In the study by Hamada et al. [17], the individual force declined during repeated voluntary maximal isometric contractions and the quantification of muscle fibre type with muscle biopsy observations [18] allowed for the functional identification of individuals with primarily type I or II muscle fibre typology. The testing procedure of repeated voluntary maximal isometric contractions by Hamada et al. [17] was used in the present study. When the Hamada et al. protocol [17] was used in a previous study on the effects of NZBC extract [19], observations suggested that individuals with primarily slow-twitch muscle fibre typology had increased fatigue resistance based on twitch responses of the m. quadriceps femoris. Furthermore, it was observed that during the repeated voluntary isometric contractions, those individuals had higher isometric maximal forces in the final quartile of the exercise protocol [19]. It is not known whether such observations would translate to an understanding of whole-body performance during high-intensity intermittent exercise.
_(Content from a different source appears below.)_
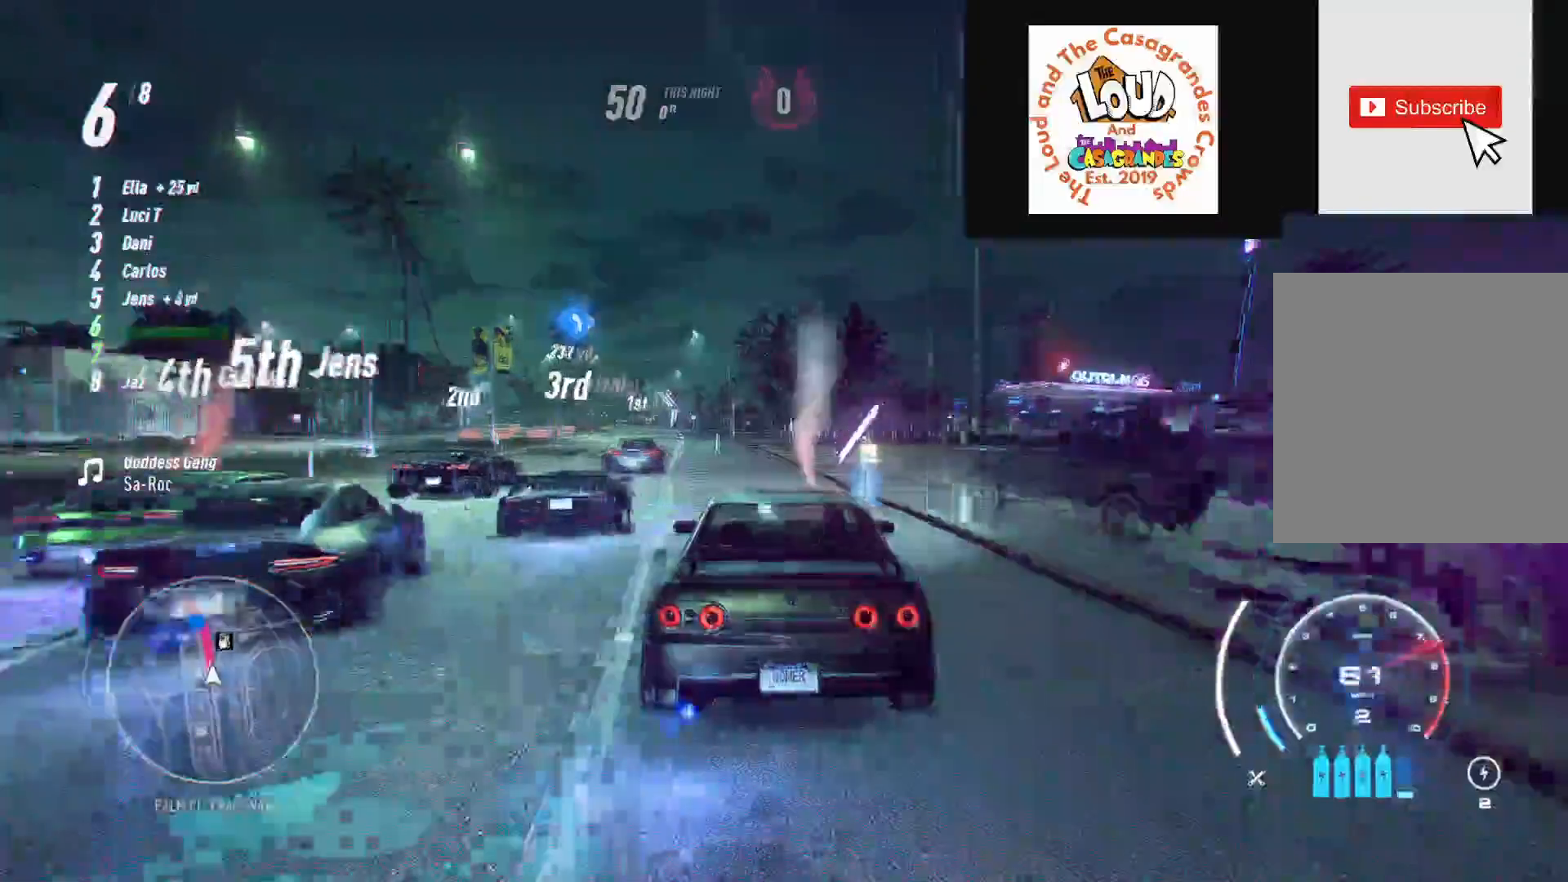
{"buttons": ["A"], "left_stick": "up", "right_stick": "center", "events": [[150, "left_stick", "up"]]}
The effectiveness of dietary supplementation to enhance exercise performance (e.g., caffeine, dietary nitrate (beetroot), creatine monohydrate, and β-alanine) can be due to improved energy metabolism in active skeletal muscles as well as reducing or postponing the exercise-induced peripheral muscle fatigue mechanisms (for reviews see [20,21]). For example, intake of creatine monohydrate increases intracellular phosphocreatine content [22] and enhances exercise-required ATP resynthesis. The ergogenic potential created by the intake of creatine monohydrate is mostly observed during repeated high-intensity exercise [23,24]. For beta-alanine supplementation, the ergogenic effect on high-intensity exercise is due to the enhanced intracellular muscle carnosine content which has the subsequent ability to limit the exercise-induced rise in protons in muscle cells [25] and affects the peripheral muscle fatigue mechanisms. In most of these earlier studies, it was not common to report on the inter-individual responses to the intake of nutritional ergogenic aids. It was the recognition of the importance of personalized nutrition [26] that contributed to the need for the unravelling and analysis of the inter-individual responses to nutritional ergogenic aids [27]. The number of supplementation studies that address the inter-individual responses, as well as the consistency by repeated measures, are still limited (e.g., sodium bicarbonate [28], blackcurrant anthocyanins [29]). However, many studies without repeated testing for the effectiveness of the supplement are now addressing the cohort and the interindividual responses (e.g., purple grape juice [30], blueberry [31], vitamin C [32]). Many factors can contribute to the interindividual responses such as genotype (caffeine [33]), sex (sodium bicarbonate [34]), training status (β-alanine [35]), and intake timing (Montmorency cherry [36]). Most times, supplementation studies employ inclusion criteria such as sex and time of day testing, among others, to reduce potential inter-individual variation in the physiological, metabolic, and performance responses. Interestingly, studies that examined sex differences in exercise responses to dietary supplementation (sodium bicarbonate: [34] and caffeine: [37]) interpret the findings due to the differences in muscle fibre types.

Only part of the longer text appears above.